一旦数据不再被更新，它就可以从 warm tier 移到 cold tier，并在余下的时间内保留下来。 cold tier 仍然是响应查询层，但是 cold tier 中的数据通常不会更新。随着数据过渡到cold tier，可以对其进行压缩和。为了具有韧性， cold tier 中的索引可以依赖可搜索的快照，从而无需副本。

Data tier 索引分配

创建索引时，默认情况下，Elasticsearch 将 index.routing.allocation.include._tier_preference 设置为 data_content，以将索引分片自动分配给内容层。

当 Elasticsearch 创建索引作为数据流 (data stream) 的一部分时，默认情况下，Elasticsearch 将 index.routing.allocation.include._tier_preference 设置为 data_hot，以自动将索引分片分配给热层。

你可以通过在创建索引请求或与新索引匹配的索引模板中指定分片分配过滤设置，来覆盖基于层的自动分配。

你还可以显式设置 index.routing.allocation.include._tier_preference 以选择退出默认的基于层的分配。如果将层首选项设置为 null，则 Elasticsearch 在分配期间将忽略数据层角色。

数据层在索引生命周期管理中的应用

在今天的练习中，我们将参照之前的文章 “Data stream 在索引生命周期管理中的应用” 来重新实现索引生命周期管理。

安装 Elastic Stack

我们可以参考文章 “Elasticsearch：运用shard filtering来控制索引分配给哪个节点” 运行起来两个 node 的 cluster。其实非常简单，当我们安装好 Elasticsearch 后，打开一个 terminal，并在 Elasticsearch 的安装根目录下运行如下的命令：

./bin/elasticsearch -E node.name=node1 -E node.roles=data_hot,data_content,master,ingest -Enode.max_local_storage_nodes=2

在上面，我们运行了一个节点。关于 node.roles，请参阅我之前的文章 “Elasticsearch：Node 介绍 - 7.9 之后版本”。这个节点的角色是一个 data_hot，master 以及 ingest。

## 任务列表
1) 根据上面的分析文本回答：
(a) 创建索引时，Elasticsearch 默认把 index.routing.allocation.include._tier_preference 设为什么值？
(b) 索引作为数据流的一部分创建时，该设置的默认值是什么？
(c) 层首选项设为 null 时，Elasticsearch 在分配期间会怎样处理数据层角色？
2) 请原样复述上面分析文本中从“安装 Elastic Stack”起，一直到“data_hot，master 以及 ingest。”为止的全部内容。

## 数据集
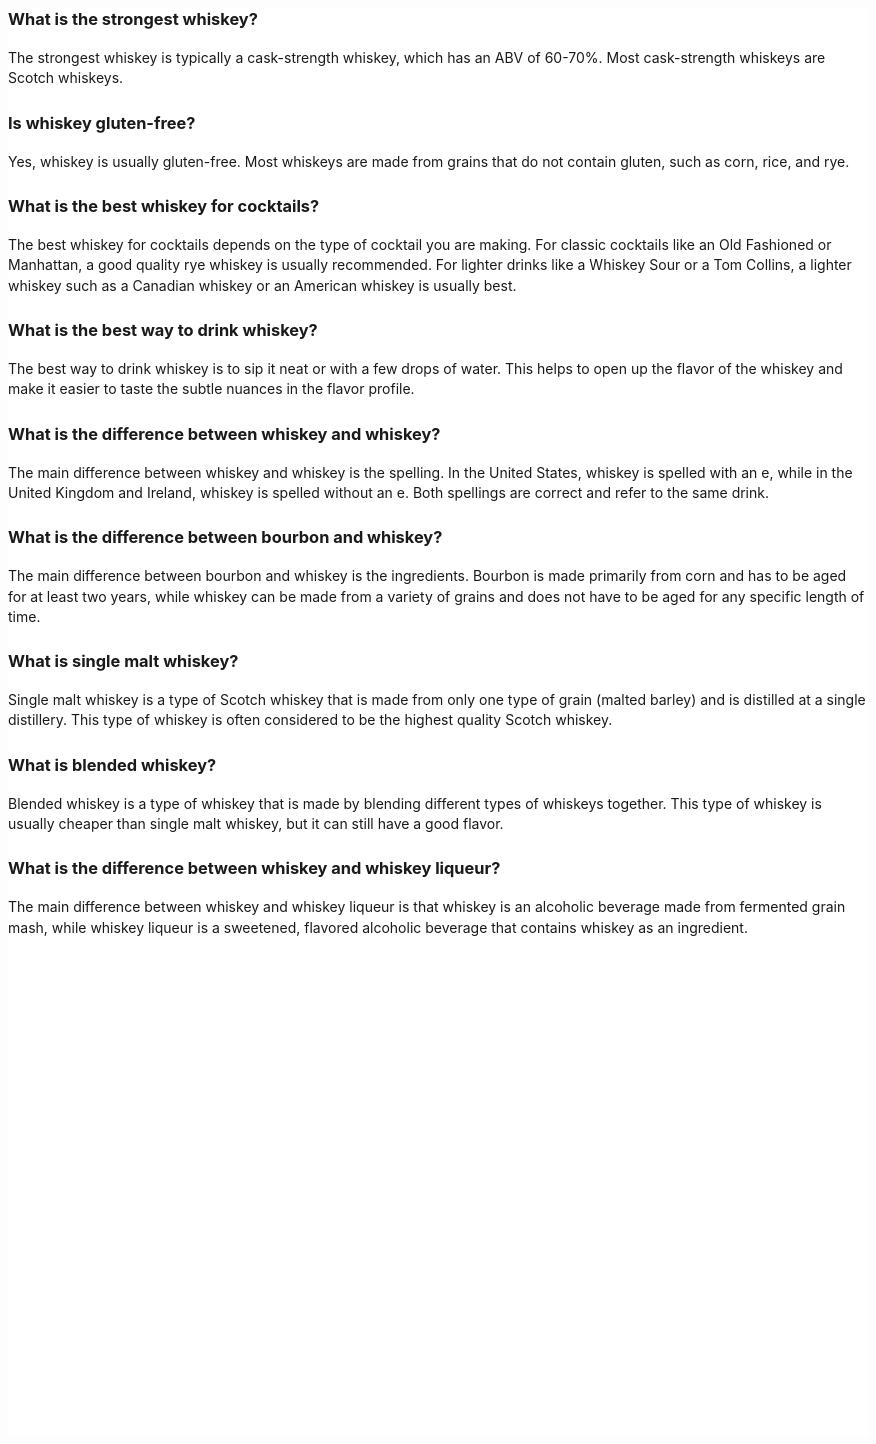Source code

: <h3>What is the strongest whiskey?</h3>

The strongest whiskey is typically a cask-strength whiskey, which has an ABV of 60-70%. Most cask-strength whiskeys are Scotch whiskeys.

<h3>Is whiskey gluten-free?</h3>

Yes, whiskey is usually gluten-free. Most whiskeys are made from grains that do not contain gluten, such as corn, rice, and rye.

<h3>What is the best whiskey for cocktails?</h3>

The best whiskey for cocktails depends on the type of cocktail you are making. For classic cocktails like an Old Fashioned or Manhattan, a good quality rye whiskey is usually recommended. For lighter drinks like a Whiskey Sour or a Tom Collins, a lighter whiskey such as a Canadian whiskey or an American whiskey is usually best. 

<h3>What is the best way to drink whiskey?</h3>

The best way to drink whiskey is to sip it neat or with a few drops of water. This helps to open up the flavor of the whiskey and make it easier to taste the subtle nuances in the flavor profile. 

<h3>What is the difference between whiskey and whiskey?</h3>

The main difference between whiskey and whiskey is the spelling. In the United States, whiskey is spelled with an e, while in the United Kingdom and Ireland, whiskey is spelled without an e. Both spellings are correct and refer to the same drink. 

<h3>What is the difference between bourbon and whiskey?</h3>

The main difference between bourbon and whiskey is the ingredients. Bourbon is made primarily from corn and has to be aged for at least two years, while whiskey can be made from a variety of grains and does not have to be aged for any specific length of time. 

<h3>What is single malt whiskey?</h3>

Single malt whiskey is a type of Scotch whiskey that is made from only one type of grain (malted barley) and is distilled at a single distillery. This type of whiskey is often considered to be the highest quality Scotch whiskey. 

<h3>What is blended whiskey?</h3>

Blended whiskey is a type of whiskey that is made by blending different types of whiskeys together. This type of whiskey is usually cheaper than single malt whiskey, but it can still have a good flavor. 

<h3>What is the difference between whiskey and whiskey liqueur?</h3>

The main difference between whiskey and whiskey liqueur is that whiskey is an alcoholic beverage made from fermented grain mash, while whiskey liqueur is a sweetened, flavored alcoholic beverage that contains whiskey as an ingredient.

<div style="position: relative; padding-bottom: 56.25%; overflow: hidden"><iframe src="https://www.youtube.com/embed/Yqe3XAfBvNM" frameborder="0" allow="accelerometer; autoplay; clipboard-write; encrypted-media; gyroscope; picture-in-picture; web-share" allowfullscreen style="position: absolute; top: 0; left: 0; width: 100%; height: 100%;"></iframe>
</div>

## 参考答案
1)
(a) data_content
(b) data_hot
(c) 忽略数据层角色。

2)
安装 Elastic Stack

我们可以参考文章 “Elasticsearch：运用shard filtering来控制索引分配给哪个节点” 运行起来两个 node 的 cluster。其实非常简单，当我们安装好 Elasticsearch 后，打开一个 terminal，并在 Elasticsearch 的安装根目录下运行如下的命令：

./bin/elasticsearch -E node.name=node1 -E node.roles=data_hot,data_content,master,ingest -Enode.max_local_storage_nodes=2

在上面，我们运行了一个节点。关于 node.roles，请参阅我之前的文章 “Elasticsearch：Node 介绍 - 7.9 之后版本”。这个节点的角色是一个 data_hot，master 以及 ingest。